Mitsubishi A6M2 Zero of Saburo Sakai

Mitsubishi A6M2 Zero of Saburo Sakai

Mitsubishi A6M2 Zero from the Tainan Kokutai of the Imperial Japanese Navy, piloted by First-class Officer Saburo Sakai, in July 1942.

Wingspan: 12.00 meters.

Length: 9.06 meters.

Height: 3.05 meters.

Engine[s]: Nakajima Sakae 12 of 940 horsepower.

Maximum speed: 535 kilometers/hour.

Service ceiling: 10000 meters.

Range: 1870 kilometers.

Armament: Two Type 99 20-millimeter cannons; two Type 97 7.7-millimeter machine guns; two 60-kilogram bombs.

Surpassed only by the records of their German and Finnish counterparts, those of the four main fighter pilots of the Japanese Imperial Aeronaval Force were the result of the superiority of the fighter aircraft piloted by the Japanese in the Pacific during the first part of the Second World War. At the lead of such excellent class was the splendid Mitsubishi A6M2 Zero-Sen, which was the main aircraft piloted in combat by Japanese aces Hiroyoshi Nishizawa, Tetsuzo Iwamoto, Shoichi Sugita and Saburo Sakai. This latter wrote: "The Zero excited me like no other thing did before. It was the most sensitive aircraft that I had ever piloted; the slightest pressure of the fingers caused an instant response."

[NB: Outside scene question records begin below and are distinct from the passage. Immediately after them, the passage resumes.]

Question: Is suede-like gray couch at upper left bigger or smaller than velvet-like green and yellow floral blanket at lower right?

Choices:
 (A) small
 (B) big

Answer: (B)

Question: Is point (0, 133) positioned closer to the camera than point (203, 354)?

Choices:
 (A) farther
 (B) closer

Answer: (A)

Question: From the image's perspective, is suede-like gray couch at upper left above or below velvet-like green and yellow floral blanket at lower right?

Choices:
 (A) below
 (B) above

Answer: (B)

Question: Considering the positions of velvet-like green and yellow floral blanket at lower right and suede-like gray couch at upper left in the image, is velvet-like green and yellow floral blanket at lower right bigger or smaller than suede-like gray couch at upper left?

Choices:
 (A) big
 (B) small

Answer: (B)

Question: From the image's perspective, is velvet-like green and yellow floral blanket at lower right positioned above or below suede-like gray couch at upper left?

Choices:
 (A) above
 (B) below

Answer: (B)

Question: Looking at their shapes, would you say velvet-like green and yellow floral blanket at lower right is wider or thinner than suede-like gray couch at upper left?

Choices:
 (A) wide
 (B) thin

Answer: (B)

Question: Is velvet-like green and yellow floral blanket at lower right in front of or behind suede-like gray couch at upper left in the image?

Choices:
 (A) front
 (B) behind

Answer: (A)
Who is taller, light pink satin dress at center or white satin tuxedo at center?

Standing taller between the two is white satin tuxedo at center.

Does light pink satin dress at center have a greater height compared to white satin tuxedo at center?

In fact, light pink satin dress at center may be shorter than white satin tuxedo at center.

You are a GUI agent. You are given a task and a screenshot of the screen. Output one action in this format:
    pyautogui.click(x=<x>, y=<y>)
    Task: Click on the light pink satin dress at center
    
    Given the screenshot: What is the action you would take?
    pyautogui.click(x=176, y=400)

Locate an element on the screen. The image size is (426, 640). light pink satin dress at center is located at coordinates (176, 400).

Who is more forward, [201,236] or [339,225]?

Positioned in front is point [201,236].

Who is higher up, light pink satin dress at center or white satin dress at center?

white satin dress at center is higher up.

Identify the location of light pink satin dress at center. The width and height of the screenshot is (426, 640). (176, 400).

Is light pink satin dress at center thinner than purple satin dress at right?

Born the 26th August 1916 in the bosom of a humble family, Saburo Sakai enlisted in the Japanese Imperial Navy as a simple mariner at the age of sixteen, but he applied for aviation tasks in 1937, when he reached the rank of Third-class Officer. He entered combat for the first time during the Campaign of China of 1938-39, when he destroyed a Polikarpov I-16 over Hankow. His following victory, also over China, did not happen until August 1941. Then, while piloting a Zero at the beginning of the war in the Pacific, Sakai downed the first American aircraft fallen during the Campaign of the Philippines, when he managed to destroy the Boeing B-17D Flying Fortress bomber piloted by Captain Collin Kelly, from the 14th Bomber Squadron of the 19th Bomber Group, over Clark Field, the 8th December 1941.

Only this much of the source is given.